The solid matter that settle out after the primary and secondary treatment stages are directed to digesters. The digesters are heated at room temperature. The solid wastes are then treated for a month where they undergo anaerobic digestion. During this process, methane gases are produced and there is a formation of nutrient rich bio-solids which are recycled and dewatered into local firms. The methane gas formed is usually used as a source of energy at the treatment plants. It can be used to produce electricity in engines or to simply drive plant equipment. This gas can also be used in boilers to generate heat for digesters.

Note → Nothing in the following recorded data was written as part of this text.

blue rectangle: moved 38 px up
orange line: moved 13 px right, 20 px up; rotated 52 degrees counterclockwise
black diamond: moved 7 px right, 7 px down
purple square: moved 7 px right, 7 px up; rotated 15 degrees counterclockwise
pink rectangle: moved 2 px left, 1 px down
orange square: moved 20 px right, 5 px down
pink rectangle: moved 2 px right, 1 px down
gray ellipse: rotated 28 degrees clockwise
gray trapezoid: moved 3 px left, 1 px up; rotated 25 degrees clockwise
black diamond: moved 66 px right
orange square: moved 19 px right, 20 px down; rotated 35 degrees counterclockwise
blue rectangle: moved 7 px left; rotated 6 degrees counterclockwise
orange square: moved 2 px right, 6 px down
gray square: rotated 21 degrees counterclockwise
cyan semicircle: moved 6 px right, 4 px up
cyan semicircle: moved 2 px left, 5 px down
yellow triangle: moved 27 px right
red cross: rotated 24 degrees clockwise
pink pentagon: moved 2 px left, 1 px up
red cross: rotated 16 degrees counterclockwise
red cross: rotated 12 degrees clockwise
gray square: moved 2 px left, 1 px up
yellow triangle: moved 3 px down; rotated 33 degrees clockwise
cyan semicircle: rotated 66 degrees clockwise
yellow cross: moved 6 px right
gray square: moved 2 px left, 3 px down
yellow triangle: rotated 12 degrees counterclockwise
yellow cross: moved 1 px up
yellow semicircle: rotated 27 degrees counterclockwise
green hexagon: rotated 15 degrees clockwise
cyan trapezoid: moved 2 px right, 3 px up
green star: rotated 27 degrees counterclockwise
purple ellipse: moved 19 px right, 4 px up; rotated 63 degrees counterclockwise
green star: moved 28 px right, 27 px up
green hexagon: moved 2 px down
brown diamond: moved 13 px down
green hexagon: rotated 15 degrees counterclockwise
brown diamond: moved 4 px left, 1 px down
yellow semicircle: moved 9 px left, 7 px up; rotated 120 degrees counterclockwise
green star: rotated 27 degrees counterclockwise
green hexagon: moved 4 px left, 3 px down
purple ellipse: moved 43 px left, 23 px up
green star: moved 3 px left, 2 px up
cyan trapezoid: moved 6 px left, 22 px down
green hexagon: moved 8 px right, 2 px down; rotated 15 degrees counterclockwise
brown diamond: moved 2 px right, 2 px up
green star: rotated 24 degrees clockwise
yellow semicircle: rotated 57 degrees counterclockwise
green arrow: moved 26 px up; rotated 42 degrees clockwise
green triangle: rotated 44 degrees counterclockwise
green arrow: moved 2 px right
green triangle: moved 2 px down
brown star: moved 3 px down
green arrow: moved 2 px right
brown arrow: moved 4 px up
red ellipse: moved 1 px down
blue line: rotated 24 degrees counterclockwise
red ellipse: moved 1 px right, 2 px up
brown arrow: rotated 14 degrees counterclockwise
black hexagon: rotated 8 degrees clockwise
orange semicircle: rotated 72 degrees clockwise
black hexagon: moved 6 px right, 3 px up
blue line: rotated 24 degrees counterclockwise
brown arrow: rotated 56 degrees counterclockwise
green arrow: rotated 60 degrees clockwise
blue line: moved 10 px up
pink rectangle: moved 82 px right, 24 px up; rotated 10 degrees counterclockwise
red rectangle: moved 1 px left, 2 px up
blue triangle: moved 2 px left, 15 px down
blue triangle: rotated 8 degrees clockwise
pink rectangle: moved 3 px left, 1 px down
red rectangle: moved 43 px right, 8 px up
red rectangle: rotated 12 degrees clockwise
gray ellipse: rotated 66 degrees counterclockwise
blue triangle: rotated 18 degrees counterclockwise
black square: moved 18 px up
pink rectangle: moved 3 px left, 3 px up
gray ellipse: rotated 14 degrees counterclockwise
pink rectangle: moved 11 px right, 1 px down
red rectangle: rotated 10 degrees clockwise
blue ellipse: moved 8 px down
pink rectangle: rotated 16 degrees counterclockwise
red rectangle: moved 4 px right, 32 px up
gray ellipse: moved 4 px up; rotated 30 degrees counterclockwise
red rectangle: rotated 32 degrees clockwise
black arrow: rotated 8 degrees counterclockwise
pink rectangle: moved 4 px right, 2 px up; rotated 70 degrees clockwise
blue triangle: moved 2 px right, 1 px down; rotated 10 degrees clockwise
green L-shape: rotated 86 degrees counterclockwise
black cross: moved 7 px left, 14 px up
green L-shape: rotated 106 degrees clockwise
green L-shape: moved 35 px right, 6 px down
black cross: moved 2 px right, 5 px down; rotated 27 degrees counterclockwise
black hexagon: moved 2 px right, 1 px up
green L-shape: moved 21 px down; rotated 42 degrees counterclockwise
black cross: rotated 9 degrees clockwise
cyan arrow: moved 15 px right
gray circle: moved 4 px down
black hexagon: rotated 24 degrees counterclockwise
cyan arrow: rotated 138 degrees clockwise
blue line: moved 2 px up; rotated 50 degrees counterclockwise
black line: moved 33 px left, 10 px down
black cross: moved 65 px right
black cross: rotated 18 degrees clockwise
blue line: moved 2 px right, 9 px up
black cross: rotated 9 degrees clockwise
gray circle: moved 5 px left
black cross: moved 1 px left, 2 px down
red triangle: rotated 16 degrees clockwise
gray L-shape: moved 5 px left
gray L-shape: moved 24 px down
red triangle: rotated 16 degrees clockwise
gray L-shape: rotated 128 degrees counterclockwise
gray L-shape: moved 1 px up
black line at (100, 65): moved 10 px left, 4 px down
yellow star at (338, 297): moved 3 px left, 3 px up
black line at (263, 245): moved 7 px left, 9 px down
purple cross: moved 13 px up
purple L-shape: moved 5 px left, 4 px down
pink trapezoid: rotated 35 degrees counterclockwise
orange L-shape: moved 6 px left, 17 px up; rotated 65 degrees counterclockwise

The filtered wastewater finally enters into the tertiary stage of treatment, where most impurities are removed from the supply. During this stage, as much as 99% of the impurities are eliminated, making water that is close to drinking water quality. For this stage, wastewater facilities need special equipment and chemical feed stations powered by system automation to effectively sanitize the water. After the combination of equipment and system automation has successfully sanitized wastewater, it is released into the environment through local waterways.
The final byproduct of this process - the sludge that is produced and collected during the primary and secondary treatments - is then concentrated in thickening tanks that allow it to settle down and later separates from the water. This process can take up to 24 hours, after which the remaining water is collected and sent back to the huge aeration tanks for further treatment. The sludge is then treated and sent back into the environment and can be used for agricultural use.
Purified wastewater is can also be used to combat the scarcity of water in urban developments. Reclaimed water can supply needed water for irrigation and industrial purposes, while freeing up fresh water that can be used somewhere else, such as for drinking water. A lot of wastewater goes toward municipal uses like watering golf courses, public parks, sporting facilities, private gardens, roadsides; Street cleaning; Fire protection systems; Vehicle washing; Toilet flushing; Air conditioners; Dust control, and for landscaping alongside public roads.